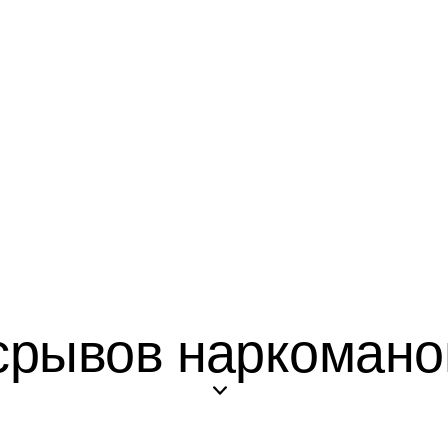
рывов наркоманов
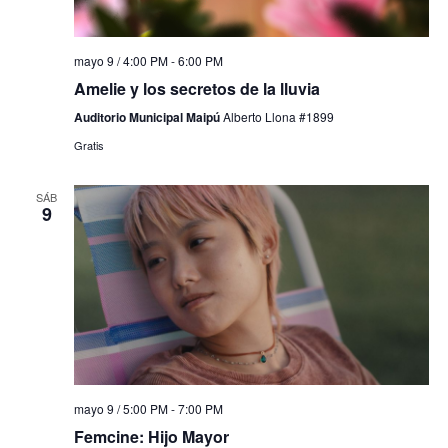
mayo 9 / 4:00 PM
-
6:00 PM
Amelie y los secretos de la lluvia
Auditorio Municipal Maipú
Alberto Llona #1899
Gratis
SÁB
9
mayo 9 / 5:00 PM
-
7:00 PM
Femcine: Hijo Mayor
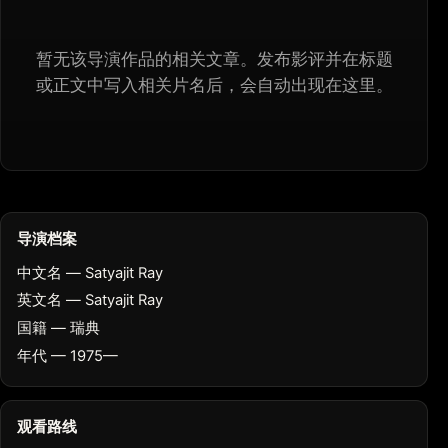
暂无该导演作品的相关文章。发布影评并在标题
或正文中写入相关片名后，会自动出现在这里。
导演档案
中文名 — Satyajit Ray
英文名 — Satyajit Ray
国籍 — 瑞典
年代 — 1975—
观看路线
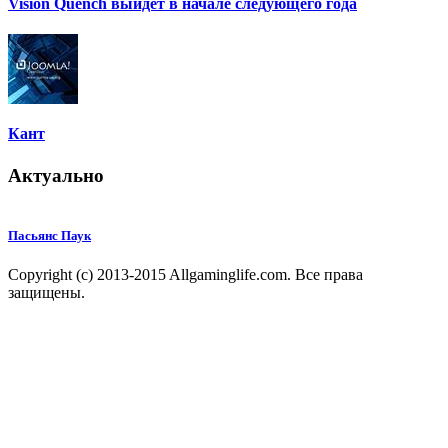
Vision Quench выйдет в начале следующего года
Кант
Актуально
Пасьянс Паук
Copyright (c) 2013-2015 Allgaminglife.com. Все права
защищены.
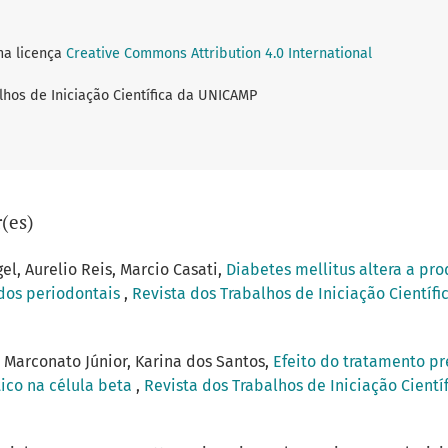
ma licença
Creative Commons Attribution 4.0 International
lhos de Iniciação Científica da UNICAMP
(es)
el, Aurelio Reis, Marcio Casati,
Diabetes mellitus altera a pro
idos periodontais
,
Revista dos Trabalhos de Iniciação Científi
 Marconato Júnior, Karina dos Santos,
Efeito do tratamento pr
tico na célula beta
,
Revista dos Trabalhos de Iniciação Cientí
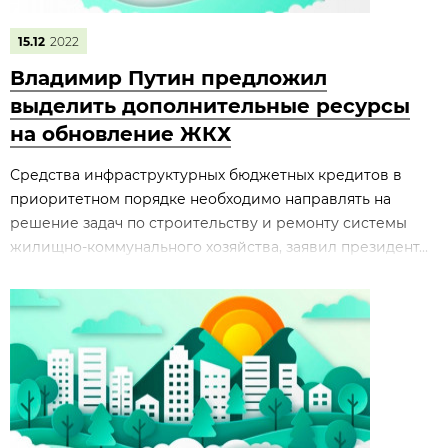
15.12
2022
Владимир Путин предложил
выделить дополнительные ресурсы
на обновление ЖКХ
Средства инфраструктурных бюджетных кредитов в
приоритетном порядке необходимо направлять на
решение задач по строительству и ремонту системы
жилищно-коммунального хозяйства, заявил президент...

______

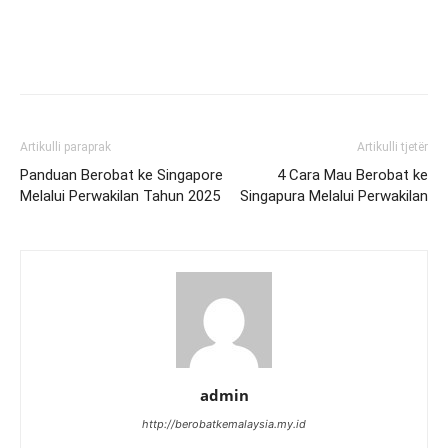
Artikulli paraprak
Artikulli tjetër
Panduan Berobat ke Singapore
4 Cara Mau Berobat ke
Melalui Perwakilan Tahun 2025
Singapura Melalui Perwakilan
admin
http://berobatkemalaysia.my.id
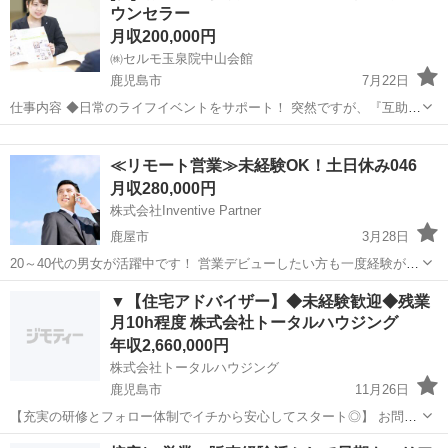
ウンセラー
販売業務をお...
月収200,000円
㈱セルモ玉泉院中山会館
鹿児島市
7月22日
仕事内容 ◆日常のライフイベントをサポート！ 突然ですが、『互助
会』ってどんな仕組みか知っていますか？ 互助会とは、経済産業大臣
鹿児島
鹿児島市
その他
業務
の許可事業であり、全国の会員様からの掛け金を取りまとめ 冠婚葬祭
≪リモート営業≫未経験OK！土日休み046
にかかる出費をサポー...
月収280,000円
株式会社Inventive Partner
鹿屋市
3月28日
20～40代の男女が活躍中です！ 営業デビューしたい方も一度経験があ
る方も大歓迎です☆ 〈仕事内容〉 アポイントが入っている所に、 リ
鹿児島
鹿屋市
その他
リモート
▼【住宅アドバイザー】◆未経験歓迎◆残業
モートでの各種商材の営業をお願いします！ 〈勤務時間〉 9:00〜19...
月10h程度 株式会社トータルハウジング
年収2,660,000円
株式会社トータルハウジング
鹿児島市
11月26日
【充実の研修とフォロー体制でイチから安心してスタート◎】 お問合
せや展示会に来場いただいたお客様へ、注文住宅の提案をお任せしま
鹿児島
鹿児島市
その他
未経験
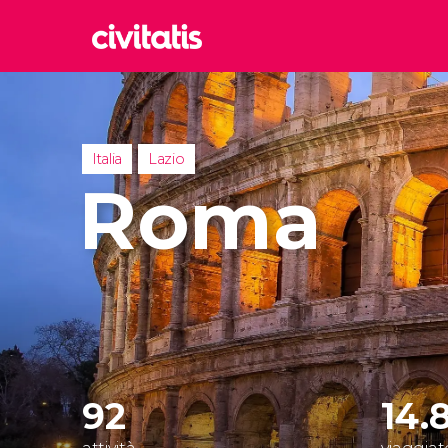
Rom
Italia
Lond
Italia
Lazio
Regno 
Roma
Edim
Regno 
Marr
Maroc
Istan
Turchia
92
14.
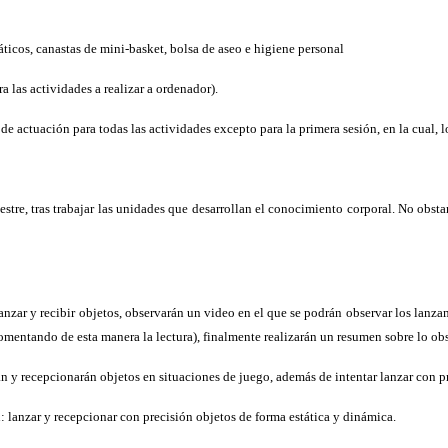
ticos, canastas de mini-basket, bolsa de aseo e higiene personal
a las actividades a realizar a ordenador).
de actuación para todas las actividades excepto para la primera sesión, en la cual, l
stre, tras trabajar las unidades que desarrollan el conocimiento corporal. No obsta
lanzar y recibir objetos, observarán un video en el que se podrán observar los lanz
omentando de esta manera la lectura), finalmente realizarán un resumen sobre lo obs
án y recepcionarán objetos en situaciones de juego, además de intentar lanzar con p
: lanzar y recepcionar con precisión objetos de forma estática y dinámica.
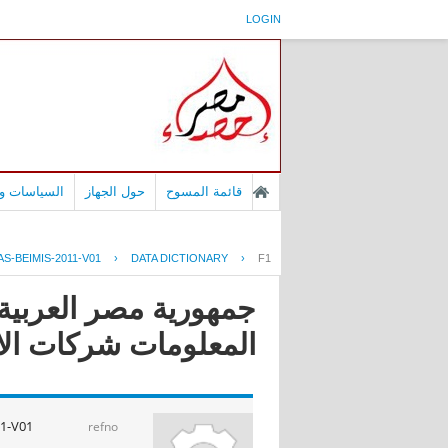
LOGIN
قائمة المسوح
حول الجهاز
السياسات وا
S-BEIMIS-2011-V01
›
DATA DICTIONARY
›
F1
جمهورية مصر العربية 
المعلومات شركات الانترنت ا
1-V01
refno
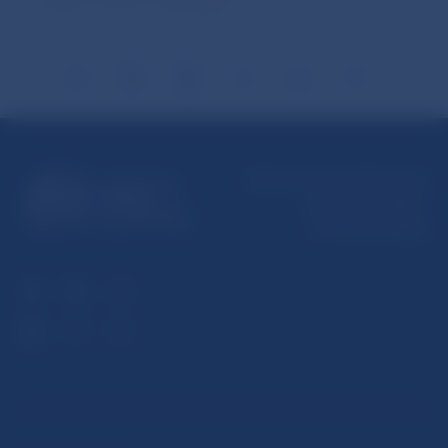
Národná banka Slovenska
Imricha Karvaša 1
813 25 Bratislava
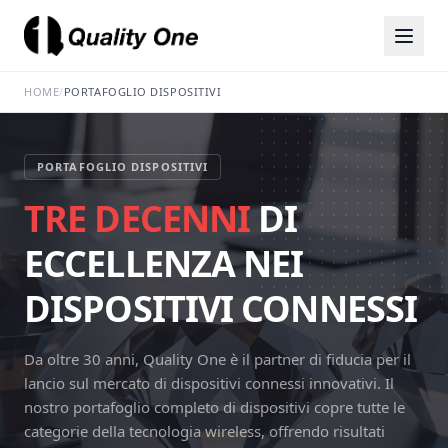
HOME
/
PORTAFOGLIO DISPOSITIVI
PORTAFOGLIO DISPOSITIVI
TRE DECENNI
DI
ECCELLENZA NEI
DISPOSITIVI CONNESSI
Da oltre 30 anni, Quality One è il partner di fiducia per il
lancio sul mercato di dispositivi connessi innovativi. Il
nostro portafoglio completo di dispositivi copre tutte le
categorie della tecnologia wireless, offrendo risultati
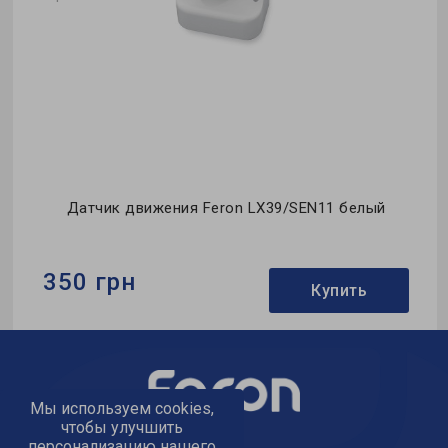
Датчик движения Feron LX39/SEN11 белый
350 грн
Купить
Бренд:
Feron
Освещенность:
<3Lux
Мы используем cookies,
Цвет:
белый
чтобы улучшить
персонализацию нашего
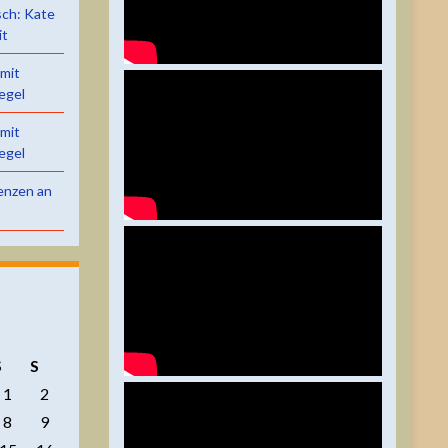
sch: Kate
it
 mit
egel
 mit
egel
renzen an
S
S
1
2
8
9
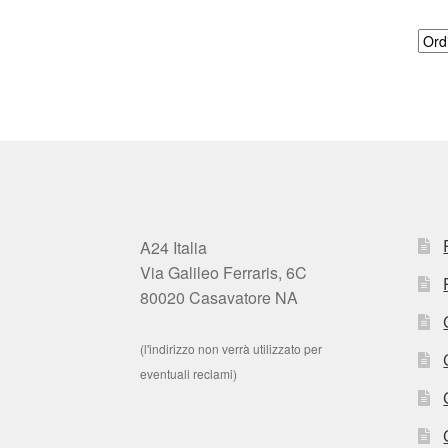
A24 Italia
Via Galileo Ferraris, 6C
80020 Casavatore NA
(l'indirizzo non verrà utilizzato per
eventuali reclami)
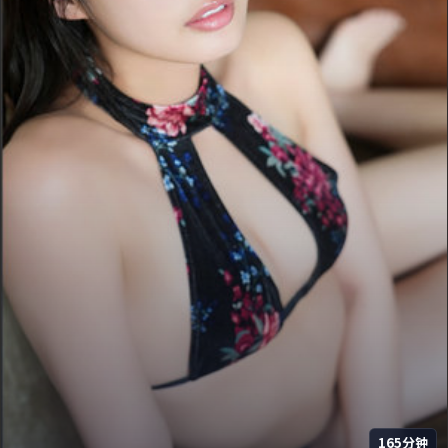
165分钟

______

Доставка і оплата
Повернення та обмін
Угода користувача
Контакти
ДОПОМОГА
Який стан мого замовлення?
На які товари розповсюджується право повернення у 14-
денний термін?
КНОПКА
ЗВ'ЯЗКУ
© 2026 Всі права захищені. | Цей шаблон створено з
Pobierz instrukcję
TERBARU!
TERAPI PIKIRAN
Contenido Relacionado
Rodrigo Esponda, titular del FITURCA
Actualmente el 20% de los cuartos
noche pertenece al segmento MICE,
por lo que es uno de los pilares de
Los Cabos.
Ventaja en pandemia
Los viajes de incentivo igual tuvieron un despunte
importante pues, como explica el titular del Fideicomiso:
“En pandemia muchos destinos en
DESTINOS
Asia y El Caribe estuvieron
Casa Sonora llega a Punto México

______

> _REQUIRED WORK_:
In the listing above, locate the line containing "на обновление ЖКХ" and the line containing "жилищно-коммунального хозяйства, заявил", then transcribe both and every line between them verbatim.

> _ANSWER FOR THIS EXERCISE_:
на обновление ЖКХ
Средства инфраструктурных бюджетных кредитов в
приоритетном порядке необходимо направлять на
решение задач по строительству и ремонту системы
жилищно-коммунального хозяйства, заявил президент...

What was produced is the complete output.